▸ **Bloc de texte**:
Certes, nous nous trouvons dans un contexte où l'encadrement communautaire est marqué, avec les risques de contentieux que cela comporte, mais je crois que le problème tient surtout à une «surtransposition» de la directive cadre sur l'eau, qui n'impose aux États qu'une logique de résultats, et non de moyens.

Les propositions que je vous présente aujourd'hui s'inscrivent dans le droit fil de ces réflexions.

En matière de gestion qualitative de l'eau, la première des choses à faire est d'interdire la surtransposition des directives européennes et de fixer des objectifs réalistes, pragmatiques et stables, permettant de mesurer les progrès réels. Car les mauvais résultats que l'on impute à la France en matière de bon état écologique des eaux ne veulent pas dire grand-chose, dans la mesure où l'on a changé le thermomètre en cours de route, en ajoutant sans cesse des critères supplémentaires. Les agences de l'eau nous ont alertés sur ce point.

Je vous propose ainsi de garantir le financement de nos agences de l'eau, dont les missions doivent rester concentrées sur la biodiversité aquatique. Je suis attaché, comme un grand nombre d'entre vous au principe fort de « l'eau paye l'eau ».

En ce qui concerne la mise en oeuvre du principe de continuité écologique face aux obstacles sur les cours d'eau, je préconise de privilégier des solutions locales, au cas par cas, qui associent l'ensemble des acteurs. Il faudrait aussi prévoir dans le code de l'environnement que l'application de ce principe doit s'articuler avec les autres usages, et notamment le développement de la petite hydroélectricité, qui est la première des énergies renouvelables, et dont la tutelle devrait être assurée par les services de la direction de l'énergie plutôt que par ceux de la direction de la biodiversité.

Je suggère également de renforcer les moyens financiers dédiés à la protection des captages, qui restent insuffisants.

Je propose que les agents de la future Agence française pour la biodiversité ne soient pas en charge de missions de police judiciaire et que les gardes de l'Onema ne puissent pas intervenir avec leurs armes, car c'est la pédagogie plutôt que la répression systématique qui doit les guider. Toutes les agences de l'eau sont, en principe, représentées à l'Onema. Mais, il semblerait que l'agence de bassin Loire-Bretagne, l'une des plus grandes de France, ait dû laisser sa place dans ce conseil. Il faudrait y remédier.

▸ **Consigne**: Poursuivez le texte ci-dessus sur la gestion de l'eau en France à partir de sa dernière phrase.

(Enregistrements tirés d'une collecte de données)
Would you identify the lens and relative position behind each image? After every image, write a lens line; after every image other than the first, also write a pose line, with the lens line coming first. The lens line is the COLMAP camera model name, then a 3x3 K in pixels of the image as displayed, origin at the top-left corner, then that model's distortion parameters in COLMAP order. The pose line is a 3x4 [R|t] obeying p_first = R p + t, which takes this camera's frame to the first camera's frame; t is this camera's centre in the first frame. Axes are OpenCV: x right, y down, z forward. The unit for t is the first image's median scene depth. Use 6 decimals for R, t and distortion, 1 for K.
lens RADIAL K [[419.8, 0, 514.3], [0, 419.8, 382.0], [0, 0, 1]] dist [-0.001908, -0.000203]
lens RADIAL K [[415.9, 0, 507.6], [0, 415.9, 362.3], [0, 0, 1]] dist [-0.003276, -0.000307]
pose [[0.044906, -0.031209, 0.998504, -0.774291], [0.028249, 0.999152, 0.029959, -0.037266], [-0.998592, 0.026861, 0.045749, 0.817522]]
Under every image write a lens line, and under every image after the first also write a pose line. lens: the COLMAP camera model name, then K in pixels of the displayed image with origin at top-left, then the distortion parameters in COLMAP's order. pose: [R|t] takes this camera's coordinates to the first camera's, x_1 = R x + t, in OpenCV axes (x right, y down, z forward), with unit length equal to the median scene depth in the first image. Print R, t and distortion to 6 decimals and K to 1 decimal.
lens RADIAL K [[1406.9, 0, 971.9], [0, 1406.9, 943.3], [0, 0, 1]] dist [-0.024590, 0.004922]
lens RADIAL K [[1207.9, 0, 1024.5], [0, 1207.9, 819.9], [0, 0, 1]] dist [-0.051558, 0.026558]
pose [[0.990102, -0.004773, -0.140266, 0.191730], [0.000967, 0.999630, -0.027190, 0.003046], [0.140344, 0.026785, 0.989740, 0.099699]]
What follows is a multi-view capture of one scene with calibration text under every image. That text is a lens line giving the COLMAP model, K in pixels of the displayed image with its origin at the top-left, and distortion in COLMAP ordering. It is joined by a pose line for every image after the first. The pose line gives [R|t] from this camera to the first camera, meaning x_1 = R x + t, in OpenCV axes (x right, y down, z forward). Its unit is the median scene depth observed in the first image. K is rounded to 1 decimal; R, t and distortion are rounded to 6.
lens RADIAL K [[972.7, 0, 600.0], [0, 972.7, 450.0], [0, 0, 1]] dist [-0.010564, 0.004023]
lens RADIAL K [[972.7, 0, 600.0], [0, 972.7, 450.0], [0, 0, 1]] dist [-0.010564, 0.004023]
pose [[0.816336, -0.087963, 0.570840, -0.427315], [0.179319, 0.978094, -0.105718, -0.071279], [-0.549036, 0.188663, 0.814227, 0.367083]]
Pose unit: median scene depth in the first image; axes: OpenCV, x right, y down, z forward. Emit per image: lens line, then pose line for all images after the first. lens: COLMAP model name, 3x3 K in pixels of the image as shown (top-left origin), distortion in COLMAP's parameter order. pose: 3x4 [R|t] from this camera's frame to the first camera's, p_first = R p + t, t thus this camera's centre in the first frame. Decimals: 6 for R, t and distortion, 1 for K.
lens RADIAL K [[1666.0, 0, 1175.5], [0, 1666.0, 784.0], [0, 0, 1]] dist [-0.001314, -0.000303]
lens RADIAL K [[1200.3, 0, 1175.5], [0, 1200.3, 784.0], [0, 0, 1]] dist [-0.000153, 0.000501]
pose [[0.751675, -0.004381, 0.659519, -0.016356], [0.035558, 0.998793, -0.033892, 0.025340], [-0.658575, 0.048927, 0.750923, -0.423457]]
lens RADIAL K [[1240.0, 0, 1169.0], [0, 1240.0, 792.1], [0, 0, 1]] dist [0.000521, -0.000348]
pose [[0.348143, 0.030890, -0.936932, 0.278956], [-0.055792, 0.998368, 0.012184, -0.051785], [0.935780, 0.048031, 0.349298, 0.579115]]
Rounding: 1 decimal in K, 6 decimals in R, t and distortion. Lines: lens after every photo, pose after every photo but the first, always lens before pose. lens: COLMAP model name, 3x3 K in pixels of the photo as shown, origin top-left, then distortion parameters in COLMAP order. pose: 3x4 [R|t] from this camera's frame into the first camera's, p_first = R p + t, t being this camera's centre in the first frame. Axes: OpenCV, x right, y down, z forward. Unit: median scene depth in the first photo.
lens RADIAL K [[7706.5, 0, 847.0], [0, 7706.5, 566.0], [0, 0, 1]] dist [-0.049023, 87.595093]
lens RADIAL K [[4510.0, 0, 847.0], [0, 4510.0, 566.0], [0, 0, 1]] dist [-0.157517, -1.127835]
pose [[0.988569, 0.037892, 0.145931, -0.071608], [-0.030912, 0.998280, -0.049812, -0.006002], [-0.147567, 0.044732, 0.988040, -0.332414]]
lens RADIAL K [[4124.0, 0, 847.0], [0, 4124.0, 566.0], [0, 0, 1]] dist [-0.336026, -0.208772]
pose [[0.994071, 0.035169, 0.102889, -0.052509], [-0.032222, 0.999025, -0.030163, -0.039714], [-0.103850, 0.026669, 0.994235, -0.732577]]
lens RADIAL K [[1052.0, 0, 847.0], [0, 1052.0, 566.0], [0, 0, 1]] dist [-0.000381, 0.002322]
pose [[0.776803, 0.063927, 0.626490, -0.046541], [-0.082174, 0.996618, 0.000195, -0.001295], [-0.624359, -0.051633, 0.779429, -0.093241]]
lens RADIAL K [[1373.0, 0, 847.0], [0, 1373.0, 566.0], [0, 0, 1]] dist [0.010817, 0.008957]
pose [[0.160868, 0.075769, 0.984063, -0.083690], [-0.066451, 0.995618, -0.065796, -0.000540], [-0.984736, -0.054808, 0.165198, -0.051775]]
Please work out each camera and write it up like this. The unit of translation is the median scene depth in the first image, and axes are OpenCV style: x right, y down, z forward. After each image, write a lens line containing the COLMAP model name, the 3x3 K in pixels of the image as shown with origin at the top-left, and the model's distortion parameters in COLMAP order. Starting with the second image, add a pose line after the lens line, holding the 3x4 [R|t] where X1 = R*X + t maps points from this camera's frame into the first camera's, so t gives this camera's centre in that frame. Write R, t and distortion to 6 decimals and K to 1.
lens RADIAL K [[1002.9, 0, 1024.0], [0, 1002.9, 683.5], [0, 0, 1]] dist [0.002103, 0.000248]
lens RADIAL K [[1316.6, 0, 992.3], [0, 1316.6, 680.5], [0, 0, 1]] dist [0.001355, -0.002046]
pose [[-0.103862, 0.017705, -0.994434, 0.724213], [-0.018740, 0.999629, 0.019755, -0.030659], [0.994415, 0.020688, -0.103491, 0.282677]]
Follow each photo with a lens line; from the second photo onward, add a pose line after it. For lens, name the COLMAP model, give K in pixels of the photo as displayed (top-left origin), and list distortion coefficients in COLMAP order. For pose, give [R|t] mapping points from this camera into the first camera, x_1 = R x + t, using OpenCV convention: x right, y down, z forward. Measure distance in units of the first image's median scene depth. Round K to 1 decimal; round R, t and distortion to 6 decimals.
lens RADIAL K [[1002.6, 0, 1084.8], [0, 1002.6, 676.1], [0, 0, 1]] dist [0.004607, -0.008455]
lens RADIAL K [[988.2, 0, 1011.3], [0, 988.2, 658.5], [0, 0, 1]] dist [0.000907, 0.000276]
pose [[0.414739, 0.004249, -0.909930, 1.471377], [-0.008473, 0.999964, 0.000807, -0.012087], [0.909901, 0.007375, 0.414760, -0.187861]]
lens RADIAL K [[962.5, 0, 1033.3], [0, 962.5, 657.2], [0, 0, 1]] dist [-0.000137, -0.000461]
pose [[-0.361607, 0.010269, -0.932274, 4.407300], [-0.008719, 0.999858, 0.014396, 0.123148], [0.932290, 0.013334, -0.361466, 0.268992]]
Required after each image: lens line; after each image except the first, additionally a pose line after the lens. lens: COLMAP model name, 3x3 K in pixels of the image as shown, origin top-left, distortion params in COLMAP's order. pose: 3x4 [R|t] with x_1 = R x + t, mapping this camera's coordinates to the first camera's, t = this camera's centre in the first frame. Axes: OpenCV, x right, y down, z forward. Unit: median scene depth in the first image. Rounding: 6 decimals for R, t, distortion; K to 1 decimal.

▸ **Réponse**:
Concernant la gestion quantitative de l'eau, l'une de mes principales propositions concerne le soutien financier aux collectivités territoriales pour lutter contre les fuites d'eau sur les réseaux d'eau. Songez que l'on déplore un milliard de mètres cube de fuites d'eau par an dans les réseaux d'eau potable ! Ce qui signifie que 20 % de l'eau traitée et mise en distribution sont perdus. Pour cinq litres d'eau mis en distribution, un litre d'eau revient au milieu naturel sans passer par le consommateur. Cela représente près d'un tiers des prélèvements en eau destinés à l'irrigation - dont on sait qu'elle est souvent contestée...

Je souhaite également favoriser les retenues de substitution ou collinaires, et sécuriser juridiquement les projets. On a vu, en Charente, les difficultés juridiques auxquelles ils peuvent se heurter. Sans parler de ce qui s'est passé à Sivens. Je plaide aussi pour un raccourcissement des délais d'instruction.

Quelques-unes de mes propositions sont également destinées à clarifier et sécuriser juridiquement les organismes uniques de gestion collective (OUGC), qui ont été créés afin de mettre en oeuvre la gestion volumétrique prévisionnelle de l'eau instaurée par la Lema. Les OUGC ont en charge la gestion et la répartition des volumes prélevés pour usage agricole sur un territoire déterminé. Chaque OUGC doit détenir l'autorisation globale de prélèvements pour le compte de l'ensemble des irrigants du périmètre de gestion, quelle que soit la ressource prélevée. Le but de ces structures est d'assurer une gestion collective et durable du volume prélevable alloué à la profession agricole. L'objectif initial porté par la loi de 2006 tend à l'abandon progressif des autorisations de prélèvements individuels au profit d'une autorisation unique de prélèvement détenue par l'OUGC, afin, d'une part, de sécuriser les usages économiques, d'autre part, de permettre la satisfaction des besoins des milieux naturels. Mais aujourd'hui, seuls deux OUGC, en Allier et dans l'Ariège, sont titulaires de l'autorisation unique pluriannuelle, tant les obstacles administratifs sont nombreux. Or, le dispositif transitoire d'autorisations temporaires de prélèvement d'eau (ATPE) arrive à son terme pour les quinze OUGC désignés avant 2012 et dans un an pour les autres. N'oublions pas que l'eau est devenue une assurance et un outil de sécurité pour l'agriculture, non pas tant pour produire plus que pour diversifier, à l'heure où la politique agricole commune pousse à éviter la monoculture.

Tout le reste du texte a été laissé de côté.